You should open a connection to the file in `$initialize()`, append a
line using `cat()` in `$append_line()`, and close the connection in
`$finalize()`.
## Why R6? {#why-r6}
\index{reference classes}
\index{R6!versus reference classes}
R6 is very similar to a built-in OO system called __reference classes__, or RC for short. I prefer R6 to RC because:
* R6 is much simpler. Both R6 and RC are built on top of environments, but
while R6 uses S3, RC uses S4. This means to fully understand RC, you need
to understand how the more complicated S4 works.
* R6 has comprehensive online documentation at <https://r6.r-lib.org>.
* R6 has a simpler mechanism for cross-package subclassing, which just
works without you having to think about it. For RC, read the details in the
"External Methods; Inter-Package Superclasses" section of `?setRefClass`.
* RC mingles variables and fields in the same stack of environments so that you
get (`field`) and set (`field <<- value`) fields like regular values. R6 puts
fields in a separate environment so you get (`self$field`) and set
(`self$field <- value`) with a prefix. The R6 approach is more verbose but
I like it because it is more explicit.
* R6 is much faster than RC. Generally, the speed of method dispatch is not
important outside of microbenchmarks. However, RC is quite slow, and switching
from RC to R6 led to a substantial performance improvement in the shiny package.
For more details, see `vignette("Performance", "R6")`.

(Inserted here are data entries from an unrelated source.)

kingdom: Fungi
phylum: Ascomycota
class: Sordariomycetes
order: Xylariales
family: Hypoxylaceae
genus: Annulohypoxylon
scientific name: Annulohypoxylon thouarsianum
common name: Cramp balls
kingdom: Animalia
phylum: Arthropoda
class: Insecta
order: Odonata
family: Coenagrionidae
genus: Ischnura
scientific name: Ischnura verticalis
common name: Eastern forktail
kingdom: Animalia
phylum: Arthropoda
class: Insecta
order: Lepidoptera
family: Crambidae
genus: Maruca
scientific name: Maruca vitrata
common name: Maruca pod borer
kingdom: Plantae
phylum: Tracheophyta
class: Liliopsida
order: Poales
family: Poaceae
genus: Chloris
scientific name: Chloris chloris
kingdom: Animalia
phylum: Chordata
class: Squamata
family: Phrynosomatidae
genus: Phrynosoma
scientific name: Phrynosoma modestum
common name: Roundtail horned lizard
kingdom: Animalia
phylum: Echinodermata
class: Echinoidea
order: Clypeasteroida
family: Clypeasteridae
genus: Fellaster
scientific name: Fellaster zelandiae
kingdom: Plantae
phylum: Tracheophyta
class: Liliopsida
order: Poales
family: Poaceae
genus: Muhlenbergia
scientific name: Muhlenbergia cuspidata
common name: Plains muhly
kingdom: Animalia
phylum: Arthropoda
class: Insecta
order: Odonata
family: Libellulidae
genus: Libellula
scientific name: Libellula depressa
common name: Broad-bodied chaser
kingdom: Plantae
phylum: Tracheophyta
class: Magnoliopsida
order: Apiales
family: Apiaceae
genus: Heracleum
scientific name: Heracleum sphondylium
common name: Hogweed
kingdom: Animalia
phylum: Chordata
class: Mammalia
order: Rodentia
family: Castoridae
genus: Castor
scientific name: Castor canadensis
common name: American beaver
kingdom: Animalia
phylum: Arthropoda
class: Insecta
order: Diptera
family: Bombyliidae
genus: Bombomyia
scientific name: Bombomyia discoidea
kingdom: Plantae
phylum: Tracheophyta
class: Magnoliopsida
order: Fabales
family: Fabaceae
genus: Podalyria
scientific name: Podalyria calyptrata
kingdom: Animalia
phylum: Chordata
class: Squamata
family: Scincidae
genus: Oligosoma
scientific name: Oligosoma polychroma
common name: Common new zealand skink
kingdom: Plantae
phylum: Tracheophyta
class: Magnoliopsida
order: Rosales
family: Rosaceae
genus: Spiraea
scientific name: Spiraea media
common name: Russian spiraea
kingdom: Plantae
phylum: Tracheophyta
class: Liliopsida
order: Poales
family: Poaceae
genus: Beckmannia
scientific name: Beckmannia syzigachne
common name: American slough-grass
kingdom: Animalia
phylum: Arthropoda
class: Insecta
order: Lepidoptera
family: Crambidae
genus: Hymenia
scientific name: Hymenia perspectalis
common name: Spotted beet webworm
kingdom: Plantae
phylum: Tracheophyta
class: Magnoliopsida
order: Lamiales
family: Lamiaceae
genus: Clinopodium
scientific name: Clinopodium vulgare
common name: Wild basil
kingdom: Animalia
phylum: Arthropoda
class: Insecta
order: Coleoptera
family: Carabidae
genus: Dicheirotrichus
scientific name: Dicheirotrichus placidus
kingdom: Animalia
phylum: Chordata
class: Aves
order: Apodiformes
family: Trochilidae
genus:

* RC is tied to R. That means if any bugs are fixed, you can only take
advantage of the fixes by requiring a newer version of R. This makes it
difficult for packages (like those in the tidyverse) that need to work across
many R versions.
* Finally, because the ideas that underlie R6 and RC are similar, it will only
require a small amount of additional effort to learn RC if you need to.